#### THE PROBLEM
Copy word for word the part of the text on China's delivery riders starting with "Videos of a" and going on through "no days off.".
═══ TEXT PROVIDED ═══
Videos of a delivery rider kneeling before a security guard has led to protests in China.
  • The gig economy is booming, but flexible work is not freer work: The workers are controlled by algorithmic systems.
  • Algorithms dictate shorter delivery times and lower pay per order, requiring riders to work longer hours.
  • Many riders work more than 8 hours daily, some over 12 hours, with few or no days off.
  • Platforms shift management responsibility to algorithms and consumers, diluting their employer duties.

Pennies Without Protection

  • China’s social insurance system includes basic pension, basic medical insurance, work injury insurance, unemployment insurance, and maternity insurance.
  • Delivery riders are primarily concerned with medical insurance and work injury insurance.
  • Previously, delivery platforms offered very limited accident insurance, with riders often viewing a daily 3 yuan service fee deduction as their “insurance,” receiving no further protection from the platform.

Change in 2025: Social Security Payments

Returning a gesture, Richard Liu, chief of JD.com, kisses the hand of Li Quan, a member of JD’s legion of delivery men, in front of Mr. Li’s vehicle. Sim Chi Yin for The New York Times
  • JD.com announced that starting March 1, 2025, it will gradually provide social security for its full-time delivery riders and accident/health insurance for part-time riders.
  • Meituan also stated it will provide social security for its full-time and stable part-time riders nationwide, expected to be implemented in Q2 2025.
═══ DATA LISTING ═══
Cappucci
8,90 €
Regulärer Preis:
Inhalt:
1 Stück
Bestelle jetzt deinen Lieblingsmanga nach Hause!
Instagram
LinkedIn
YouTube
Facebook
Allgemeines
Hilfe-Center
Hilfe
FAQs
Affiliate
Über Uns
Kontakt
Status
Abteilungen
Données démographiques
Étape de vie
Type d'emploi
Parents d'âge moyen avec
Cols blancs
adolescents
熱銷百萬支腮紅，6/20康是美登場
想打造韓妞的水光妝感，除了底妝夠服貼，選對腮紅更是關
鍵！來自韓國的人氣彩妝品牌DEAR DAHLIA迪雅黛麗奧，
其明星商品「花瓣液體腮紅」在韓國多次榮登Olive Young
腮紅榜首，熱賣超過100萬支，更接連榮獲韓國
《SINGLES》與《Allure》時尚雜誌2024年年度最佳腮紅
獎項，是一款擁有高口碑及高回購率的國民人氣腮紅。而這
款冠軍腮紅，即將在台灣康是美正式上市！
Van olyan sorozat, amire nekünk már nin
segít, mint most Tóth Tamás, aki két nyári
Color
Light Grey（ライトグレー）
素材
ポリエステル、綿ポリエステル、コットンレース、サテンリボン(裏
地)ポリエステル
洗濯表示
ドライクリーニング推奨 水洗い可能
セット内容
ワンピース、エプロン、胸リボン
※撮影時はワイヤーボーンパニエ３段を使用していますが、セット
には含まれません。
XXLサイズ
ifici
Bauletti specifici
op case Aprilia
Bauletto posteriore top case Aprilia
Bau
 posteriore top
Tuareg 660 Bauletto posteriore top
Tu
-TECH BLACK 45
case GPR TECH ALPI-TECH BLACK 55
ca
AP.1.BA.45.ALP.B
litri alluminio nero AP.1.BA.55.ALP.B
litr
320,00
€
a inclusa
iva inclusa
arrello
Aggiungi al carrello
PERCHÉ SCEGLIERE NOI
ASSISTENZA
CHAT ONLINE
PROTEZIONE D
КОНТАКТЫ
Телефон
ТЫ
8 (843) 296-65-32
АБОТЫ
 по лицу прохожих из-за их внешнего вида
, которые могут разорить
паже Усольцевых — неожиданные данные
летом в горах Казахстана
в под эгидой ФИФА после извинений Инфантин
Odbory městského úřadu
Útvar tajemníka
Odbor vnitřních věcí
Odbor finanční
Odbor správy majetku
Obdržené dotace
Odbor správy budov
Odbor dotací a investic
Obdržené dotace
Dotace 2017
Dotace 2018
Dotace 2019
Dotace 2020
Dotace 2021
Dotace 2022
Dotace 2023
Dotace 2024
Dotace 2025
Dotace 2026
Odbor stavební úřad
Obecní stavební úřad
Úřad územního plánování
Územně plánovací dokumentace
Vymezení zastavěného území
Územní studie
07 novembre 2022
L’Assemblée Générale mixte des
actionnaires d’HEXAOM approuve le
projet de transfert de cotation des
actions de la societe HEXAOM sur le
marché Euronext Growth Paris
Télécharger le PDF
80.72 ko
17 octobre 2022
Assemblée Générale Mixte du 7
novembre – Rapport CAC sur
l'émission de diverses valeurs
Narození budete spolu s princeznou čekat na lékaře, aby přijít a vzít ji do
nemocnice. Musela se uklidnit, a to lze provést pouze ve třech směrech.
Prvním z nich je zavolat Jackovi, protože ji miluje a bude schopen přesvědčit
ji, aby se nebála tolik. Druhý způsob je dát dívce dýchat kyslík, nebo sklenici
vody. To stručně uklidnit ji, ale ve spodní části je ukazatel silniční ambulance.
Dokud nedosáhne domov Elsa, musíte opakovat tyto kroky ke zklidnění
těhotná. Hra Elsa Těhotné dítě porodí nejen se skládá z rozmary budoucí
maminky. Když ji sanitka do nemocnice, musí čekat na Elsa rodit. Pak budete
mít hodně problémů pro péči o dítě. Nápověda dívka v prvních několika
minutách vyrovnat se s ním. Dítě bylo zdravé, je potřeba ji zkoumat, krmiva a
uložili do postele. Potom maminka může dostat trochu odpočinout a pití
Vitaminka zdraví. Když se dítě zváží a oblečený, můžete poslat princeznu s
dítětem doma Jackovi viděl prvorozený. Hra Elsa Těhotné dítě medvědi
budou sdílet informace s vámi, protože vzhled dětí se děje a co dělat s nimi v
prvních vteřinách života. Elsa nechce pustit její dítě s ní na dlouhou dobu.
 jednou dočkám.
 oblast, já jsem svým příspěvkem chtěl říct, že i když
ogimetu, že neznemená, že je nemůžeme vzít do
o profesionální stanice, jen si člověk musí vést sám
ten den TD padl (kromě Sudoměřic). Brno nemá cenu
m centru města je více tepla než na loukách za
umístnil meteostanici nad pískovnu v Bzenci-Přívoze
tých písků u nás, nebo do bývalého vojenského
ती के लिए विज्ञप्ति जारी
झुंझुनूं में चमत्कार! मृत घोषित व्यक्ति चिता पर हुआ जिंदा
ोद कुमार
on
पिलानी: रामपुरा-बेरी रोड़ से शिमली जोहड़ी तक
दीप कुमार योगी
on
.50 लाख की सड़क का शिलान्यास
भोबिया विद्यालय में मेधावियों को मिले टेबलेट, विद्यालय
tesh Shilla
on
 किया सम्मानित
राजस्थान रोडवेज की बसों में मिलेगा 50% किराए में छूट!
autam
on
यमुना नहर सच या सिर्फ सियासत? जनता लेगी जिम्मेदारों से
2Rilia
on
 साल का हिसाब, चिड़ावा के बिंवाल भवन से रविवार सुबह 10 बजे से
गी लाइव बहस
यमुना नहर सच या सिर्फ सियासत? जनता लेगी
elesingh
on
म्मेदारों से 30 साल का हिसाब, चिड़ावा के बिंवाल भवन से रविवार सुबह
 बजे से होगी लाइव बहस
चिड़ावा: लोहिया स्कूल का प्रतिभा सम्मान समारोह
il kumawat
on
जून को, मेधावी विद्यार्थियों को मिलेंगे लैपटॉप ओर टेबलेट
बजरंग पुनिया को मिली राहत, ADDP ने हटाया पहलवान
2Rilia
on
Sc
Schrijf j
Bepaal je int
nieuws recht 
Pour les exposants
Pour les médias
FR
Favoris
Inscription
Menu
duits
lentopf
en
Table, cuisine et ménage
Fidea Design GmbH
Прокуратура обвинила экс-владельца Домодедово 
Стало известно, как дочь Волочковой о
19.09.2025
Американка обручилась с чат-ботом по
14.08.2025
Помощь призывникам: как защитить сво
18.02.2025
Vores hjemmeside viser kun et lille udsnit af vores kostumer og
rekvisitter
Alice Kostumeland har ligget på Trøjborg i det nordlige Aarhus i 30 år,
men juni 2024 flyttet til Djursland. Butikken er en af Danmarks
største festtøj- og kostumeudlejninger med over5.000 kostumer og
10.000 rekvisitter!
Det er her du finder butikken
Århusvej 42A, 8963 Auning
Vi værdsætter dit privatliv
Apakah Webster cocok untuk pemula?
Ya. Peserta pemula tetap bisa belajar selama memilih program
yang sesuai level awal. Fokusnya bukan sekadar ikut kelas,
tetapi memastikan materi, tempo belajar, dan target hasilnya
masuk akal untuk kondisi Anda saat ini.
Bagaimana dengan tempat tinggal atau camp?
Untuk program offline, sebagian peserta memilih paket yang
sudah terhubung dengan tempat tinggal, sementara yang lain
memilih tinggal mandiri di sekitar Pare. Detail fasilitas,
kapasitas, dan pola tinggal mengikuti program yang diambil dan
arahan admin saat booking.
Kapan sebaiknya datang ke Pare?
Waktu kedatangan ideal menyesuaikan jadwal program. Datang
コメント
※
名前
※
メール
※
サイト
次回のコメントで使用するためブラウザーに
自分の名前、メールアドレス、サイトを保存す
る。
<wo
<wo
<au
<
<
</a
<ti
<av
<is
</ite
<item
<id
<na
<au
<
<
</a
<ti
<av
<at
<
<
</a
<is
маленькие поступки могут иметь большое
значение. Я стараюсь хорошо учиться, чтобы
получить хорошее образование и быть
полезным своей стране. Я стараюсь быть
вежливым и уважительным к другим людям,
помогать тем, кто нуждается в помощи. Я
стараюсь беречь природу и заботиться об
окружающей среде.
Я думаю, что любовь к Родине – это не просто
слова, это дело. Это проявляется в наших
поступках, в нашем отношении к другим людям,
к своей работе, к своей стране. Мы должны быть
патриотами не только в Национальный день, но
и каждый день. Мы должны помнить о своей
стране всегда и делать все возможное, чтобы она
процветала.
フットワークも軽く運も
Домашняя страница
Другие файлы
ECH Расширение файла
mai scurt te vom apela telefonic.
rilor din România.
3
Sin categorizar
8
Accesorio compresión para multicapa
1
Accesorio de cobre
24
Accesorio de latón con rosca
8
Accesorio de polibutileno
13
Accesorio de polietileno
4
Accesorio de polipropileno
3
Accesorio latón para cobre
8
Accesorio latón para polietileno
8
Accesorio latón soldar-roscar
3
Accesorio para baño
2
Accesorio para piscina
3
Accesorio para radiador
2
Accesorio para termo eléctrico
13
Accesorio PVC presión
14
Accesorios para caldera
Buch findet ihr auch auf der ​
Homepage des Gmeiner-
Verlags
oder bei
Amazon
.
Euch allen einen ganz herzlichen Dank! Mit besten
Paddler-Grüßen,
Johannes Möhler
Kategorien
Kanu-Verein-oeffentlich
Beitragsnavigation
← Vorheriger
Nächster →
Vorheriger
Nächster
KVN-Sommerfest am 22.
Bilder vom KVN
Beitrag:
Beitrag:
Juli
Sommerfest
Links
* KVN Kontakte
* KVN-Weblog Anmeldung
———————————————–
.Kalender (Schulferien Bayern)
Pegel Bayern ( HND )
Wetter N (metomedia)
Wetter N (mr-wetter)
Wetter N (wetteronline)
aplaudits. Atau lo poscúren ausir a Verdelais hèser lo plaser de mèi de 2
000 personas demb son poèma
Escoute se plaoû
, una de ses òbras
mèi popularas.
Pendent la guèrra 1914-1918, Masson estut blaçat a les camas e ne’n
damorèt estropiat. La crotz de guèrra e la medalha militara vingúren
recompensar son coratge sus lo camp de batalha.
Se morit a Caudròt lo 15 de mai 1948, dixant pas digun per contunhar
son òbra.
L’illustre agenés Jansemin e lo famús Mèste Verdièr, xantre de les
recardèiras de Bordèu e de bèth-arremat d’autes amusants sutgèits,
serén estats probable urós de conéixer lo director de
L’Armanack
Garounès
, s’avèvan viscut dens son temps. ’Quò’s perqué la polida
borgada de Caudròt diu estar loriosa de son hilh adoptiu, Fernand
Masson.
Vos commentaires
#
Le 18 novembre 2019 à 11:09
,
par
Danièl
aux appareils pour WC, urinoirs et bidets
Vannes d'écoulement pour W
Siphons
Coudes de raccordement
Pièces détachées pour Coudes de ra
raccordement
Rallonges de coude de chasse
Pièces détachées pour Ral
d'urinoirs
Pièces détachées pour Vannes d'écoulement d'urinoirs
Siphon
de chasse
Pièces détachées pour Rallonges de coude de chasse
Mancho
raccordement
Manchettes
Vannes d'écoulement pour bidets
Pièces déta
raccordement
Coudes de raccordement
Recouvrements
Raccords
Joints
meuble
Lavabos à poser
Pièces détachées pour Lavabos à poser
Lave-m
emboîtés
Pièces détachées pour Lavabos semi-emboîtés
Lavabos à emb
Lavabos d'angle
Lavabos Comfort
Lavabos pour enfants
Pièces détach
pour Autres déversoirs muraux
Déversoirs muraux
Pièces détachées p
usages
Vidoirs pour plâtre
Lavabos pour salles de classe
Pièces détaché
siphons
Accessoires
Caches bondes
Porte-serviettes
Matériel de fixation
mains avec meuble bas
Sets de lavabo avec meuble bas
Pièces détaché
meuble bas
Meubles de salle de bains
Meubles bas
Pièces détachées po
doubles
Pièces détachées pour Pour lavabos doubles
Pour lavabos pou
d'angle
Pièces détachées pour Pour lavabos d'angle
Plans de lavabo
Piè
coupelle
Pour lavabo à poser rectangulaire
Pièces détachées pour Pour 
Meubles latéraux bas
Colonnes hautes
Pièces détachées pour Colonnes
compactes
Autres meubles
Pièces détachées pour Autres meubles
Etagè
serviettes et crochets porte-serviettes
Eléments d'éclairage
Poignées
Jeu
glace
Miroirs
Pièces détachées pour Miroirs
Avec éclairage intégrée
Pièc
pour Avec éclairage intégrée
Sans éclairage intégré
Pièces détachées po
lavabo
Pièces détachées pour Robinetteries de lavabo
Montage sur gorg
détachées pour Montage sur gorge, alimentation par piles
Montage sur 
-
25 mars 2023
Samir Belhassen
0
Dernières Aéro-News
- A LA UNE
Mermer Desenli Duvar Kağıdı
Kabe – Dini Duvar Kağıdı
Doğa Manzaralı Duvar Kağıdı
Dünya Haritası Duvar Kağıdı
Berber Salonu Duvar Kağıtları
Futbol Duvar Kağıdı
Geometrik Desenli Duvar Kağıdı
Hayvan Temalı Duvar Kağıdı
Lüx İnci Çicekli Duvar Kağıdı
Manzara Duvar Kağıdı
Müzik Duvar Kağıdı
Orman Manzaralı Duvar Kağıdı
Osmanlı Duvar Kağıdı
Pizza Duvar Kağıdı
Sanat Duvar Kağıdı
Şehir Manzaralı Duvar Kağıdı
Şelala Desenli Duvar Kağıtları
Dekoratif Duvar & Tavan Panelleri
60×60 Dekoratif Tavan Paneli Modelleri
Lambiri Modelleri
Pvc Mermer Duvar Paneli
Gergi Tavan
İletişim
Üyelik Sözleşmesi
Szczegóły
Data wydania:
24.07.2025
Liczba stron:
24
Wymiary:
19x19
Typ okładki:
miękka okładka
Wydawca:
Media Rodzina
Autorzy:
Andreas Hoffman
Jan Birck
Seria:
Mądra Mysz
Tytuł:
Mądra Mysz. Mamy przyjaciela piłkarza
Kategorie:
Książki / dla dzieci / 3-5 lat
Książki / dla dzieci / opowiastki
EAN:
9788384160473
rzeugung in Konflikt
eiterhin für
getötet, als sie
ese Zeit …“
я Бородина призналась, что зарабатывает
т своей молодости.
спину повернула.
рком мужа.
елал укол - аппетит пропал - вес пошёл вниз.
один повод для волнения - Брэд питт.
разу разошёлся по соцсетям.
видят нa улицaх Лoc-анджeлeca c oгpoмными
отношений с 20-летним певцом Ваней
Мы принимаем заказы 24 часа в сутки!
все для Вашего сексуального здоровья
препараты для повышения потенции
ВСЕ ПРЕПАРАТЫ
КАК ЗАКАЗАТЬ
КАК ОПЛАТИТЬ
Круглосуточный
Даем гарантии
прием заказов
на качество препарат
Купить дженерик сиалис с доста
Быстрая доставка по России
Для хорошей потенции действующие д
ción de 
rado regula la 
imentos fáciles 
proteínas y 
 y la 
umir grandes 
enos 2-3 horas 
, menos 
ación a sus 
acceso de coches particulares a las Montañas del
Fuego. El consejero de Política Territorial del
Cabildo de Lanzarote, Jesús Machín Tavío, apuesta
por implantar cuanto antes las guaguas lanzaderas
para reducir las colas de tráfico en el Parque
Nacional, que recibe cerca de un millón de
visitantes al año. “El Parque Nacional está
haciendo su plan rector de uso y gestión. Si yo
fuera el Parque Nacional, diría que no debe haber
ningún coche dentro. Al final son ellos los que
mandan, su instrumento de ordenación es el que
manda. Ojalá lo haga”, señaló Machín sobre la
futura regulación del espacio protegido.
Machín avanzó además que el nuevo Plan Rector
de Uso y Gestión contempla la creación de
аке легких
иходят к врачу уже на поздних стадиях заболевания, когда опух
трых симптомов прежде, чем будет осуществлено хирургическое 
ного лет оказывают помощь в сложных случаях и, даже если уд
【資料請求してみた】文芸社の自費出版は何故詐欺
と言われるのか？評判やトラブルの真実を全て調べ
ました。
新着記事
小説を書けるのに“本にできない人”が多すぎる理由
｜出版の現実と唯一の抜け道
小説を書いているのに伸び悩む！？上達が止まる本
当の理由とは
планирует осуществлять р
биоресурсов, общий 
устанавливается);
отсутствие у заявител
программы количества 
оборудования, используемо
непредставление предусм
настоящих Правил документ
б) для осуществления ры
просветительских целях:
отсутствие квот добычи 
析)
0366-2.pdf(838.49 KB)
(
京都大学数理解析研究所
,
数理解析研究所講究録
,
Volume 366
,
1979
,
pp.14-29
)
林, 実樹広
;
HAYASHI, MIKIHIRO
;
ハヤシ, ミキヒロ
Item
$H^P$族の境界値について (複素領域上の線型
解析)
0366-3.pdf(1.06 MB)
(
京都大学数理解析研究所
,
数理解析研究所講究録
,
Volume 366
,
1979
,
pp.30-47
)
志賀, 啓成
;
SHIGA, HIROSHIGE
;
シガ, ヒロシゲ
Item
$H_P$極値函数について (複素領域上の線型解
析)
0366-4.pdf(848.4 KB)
═══
#### YOUR SOLUTION
Videos of a delivery rider kneeling before a security guard has led to protests in China.
  • The gig economy is booming, but flexible work is not freer work: The workers are controlled by algorithmic systems.
  • Algorithms dictate shorter delivery times and lower pay per order, requiring riders to work longer hours.
  • Many riders work more than 8 hours daily, some over 12 hours, with few or no days off.